In our patient, bacteremia was associated with an acute cholecystitis complicated by the development of a subhepatic abscess that required surgery, and the same E. cloacae was isolated in both blood and abscess exudates. As far as we know, there has been no other reported case of acute bacteremic cholecystitis due to E. cloacae as a single etiologic agent. With regard to antimicrobial susceptibility, E. cloacae is resistant to ampicillin, cefalothin and other older cephalosporins, and cefoxitin. The carbapenems, cefepime, aminoglycosides, and ciprofloxacin are active against the majority of strains of E. cloacae-.

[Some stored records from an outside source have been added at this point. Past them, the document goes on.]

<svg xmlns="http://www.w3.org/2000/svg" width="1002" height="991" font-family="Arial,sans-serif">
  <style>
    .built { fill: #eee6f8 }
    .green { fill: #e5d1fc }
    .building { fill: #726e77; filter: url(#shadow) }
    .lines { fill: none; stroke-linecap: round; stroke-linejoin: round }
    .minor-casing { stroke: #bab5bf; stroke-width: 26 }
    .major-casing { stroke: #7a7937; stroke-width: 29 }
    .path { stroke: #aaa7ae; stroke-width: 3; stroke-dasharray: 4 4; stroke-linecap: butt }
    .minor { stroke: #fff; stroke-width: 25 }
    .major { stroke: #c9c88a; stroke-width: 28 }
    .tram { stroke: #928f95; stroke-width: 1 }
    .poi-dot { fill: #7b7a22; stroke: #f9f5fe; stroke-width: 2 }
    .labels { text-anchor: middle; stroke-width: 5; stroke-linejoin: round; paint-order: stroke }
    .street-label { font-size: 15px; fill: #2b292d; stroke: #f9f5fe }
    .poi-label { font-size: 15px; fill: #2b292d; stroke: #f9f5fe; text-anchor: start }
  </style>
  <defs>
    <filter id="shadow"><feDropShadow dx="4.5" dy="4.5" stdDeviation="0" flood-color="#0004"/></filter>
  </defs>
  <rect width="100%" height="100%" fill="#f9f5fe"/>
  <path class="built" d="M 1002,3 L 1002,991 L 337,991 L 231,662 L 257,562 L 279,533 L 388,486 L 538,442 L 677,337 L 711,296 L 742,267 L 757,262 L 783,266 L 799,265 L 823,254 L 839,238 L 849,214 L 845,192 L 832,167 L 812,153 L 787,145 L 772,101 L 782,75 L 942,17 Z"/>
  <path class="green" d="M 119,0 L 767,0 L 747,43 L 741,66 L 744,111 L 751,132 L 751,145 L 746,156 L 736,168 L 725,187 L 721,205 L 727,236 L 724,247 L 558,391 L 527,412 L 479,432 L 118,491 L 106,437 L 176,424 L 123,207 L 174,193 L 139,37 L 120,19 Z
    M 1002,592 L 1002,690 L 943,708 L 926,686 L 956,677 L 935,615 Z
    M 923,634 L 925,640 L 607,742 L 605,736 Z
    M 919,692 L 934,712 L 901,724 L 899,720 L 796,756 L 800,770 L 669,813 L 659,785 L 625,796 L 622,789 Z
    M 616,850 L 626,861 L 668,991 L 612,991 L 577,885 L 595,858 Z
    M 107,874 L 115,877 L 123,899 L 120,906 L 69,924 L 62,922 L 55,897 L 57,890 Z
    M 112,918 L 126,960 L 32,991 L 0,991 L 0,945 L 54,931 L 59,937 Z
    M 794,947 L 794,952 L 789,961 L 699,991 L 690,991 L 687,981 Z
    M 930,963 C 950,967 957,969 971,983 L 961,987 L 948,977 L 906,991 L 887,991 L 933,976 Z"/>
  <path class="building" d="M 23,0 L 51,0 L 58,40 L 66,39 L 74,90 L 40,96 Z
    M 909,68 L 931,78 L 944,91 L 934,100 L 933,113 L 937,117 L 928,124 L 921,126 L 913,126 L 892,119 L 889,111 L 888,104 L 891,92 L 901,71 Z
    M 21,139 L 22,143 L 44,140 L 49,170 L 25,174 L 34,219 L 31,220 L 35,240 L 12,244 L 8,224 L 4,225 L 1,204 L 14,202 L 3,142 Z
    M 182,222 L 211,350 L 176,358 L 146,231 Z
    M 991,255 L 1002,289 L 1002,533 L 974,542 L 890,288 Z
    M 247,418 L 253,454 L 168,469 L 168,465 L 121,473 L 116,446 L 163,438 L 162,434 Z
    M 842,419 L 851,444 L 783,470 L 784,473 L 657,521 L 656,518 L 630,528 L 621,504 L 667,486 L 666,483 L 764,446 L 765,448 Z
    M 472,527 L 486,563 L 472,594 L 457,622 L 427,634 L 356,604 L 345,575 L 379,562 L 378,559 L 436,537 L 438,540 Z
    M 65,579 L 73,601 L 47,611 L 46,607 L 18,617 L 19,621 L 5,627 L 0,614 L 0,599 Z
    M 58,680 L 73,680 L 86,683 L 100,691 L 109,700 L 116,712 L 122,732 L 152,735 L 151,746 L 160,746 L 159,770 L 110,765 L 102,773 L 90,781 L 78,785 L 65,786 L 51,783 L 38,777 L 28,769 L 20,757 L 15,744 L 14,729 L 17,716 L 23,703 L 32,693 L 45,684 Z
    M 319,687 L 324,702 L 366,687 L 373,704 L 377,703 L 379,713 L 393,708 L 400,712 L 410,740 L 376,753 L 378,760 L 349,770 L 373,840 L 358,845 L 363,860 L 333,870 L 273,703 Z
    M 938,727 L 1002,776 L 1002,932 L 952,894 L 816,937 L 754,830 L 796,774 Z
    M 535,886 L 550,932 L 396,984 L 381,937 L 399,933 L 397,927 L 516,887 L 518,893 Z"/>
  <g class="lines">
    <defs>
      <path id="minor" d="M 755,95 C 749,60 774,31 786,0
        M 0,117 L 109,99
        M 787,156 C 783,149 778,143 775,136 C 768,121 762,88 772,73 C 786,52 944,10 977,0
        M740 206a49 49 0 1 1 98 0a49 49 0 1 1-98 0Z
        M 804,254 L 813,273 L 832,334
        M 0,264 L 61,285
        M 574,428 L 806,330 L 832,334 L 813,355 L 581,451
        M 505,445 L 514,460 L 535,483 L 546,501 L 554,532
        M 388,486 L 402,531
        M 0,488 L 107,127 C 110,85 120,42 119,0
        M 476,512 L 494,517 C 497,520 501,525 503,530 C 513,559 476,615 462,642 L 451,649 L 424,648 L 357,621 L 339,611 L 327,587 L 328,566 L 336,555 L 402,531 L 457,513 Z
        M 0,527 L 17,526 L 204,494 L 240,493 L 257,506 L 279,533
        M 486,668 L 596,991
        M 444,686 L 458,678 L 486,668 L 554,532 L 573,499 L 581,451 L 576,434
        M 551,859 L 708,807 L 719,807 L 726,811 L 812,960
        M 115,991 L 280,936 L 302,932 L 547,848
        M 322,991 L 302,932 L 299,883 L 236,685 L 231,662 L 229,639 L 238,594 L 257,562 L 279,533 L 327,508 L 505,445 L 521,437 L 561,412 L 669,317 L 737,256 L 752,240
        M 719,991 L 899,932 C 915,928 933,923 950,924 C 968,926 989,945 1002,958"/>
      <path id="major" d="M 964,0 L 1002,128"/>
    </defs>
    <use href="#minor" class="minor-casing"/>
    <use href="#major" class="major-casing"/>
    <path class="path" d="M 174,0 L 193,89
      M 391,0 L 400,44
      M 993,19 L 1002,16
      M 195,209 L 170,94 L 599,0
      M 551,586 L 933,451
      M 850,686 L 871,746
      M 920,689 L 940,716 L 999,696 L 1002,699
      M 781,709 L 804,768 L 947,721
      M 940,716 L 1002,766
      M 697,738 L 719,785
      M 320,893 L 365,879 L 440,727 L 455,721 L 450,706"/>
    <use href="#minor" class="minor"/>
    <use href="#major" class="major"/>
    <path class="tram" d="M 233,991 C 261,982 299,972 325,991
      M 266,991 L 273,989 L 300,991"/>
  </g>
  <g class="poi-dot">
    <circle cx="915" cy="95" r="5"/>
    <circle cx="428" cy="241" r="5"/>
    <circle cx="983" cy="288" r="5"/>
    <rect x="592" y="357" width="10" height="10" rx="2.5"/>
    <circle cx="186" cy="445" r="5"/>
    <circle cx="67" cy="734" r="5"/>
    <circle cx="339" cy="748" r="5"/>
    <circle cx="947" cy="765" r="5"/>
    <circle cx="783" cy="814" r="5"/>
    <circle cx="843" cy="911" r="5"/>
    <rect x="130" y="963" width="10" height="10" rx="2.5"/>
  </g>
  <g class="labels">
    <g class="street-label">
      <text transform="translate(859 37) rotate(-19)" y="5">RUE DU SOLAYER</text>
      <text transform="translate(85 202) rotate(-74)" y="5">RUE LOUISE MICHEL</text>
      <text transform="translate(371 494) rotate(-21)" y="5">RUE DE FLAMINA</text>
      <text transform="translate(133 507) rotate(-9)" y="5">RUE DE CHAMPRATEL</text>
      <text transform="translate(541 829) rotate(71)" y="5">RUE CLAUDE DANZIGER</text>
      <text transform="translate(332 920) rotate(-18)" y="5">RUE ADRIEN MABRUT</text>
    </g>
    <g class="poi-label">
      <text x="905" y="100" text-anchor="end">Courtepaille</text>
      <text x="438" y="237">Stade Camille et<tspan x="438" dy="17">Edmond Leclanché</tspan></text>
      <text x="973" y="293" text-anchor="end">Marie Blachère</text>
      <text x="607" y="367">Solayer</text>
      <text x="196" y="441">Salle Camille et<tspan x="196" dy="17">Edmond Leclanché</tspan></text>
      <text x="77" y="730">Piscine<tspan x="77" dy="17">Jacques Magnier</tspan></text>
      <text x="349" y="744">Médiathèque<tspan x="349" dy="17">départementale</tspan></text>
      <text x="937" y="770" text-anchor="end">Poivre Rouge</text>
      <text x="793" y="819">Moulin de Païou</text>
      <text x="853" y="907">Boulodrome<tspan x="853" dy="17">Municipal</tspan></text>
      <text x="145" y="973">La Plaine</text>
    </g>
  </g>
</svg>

The peculiarity of our case is the development of community-acquired bacteremia due to E. cloacae with a clear infectious focus, an acute cholecystitis, as a single agent isolated in several blood cultures, in a patient without severe underlying diseases, prior antimicrobial use or previous hospital admission. As far as we know, there is no other reported similar case in patients without comorbidity.
Although the description of this case has little implication for conventional clinical practice, as blood cultures, antibiotherapy and surgery are usually included in cases similar to ours, it does highlight the possibility of a community-acquired bacteremia due to traditional nosocomial microorganisms in patients without severe underlying diseases, prior antimicrobial use or previous hospital admission.
Written informed consent was obtained from the patient for publication of this case report. A copy of the written consent is available for review by the Editor-in-Chief of this journal.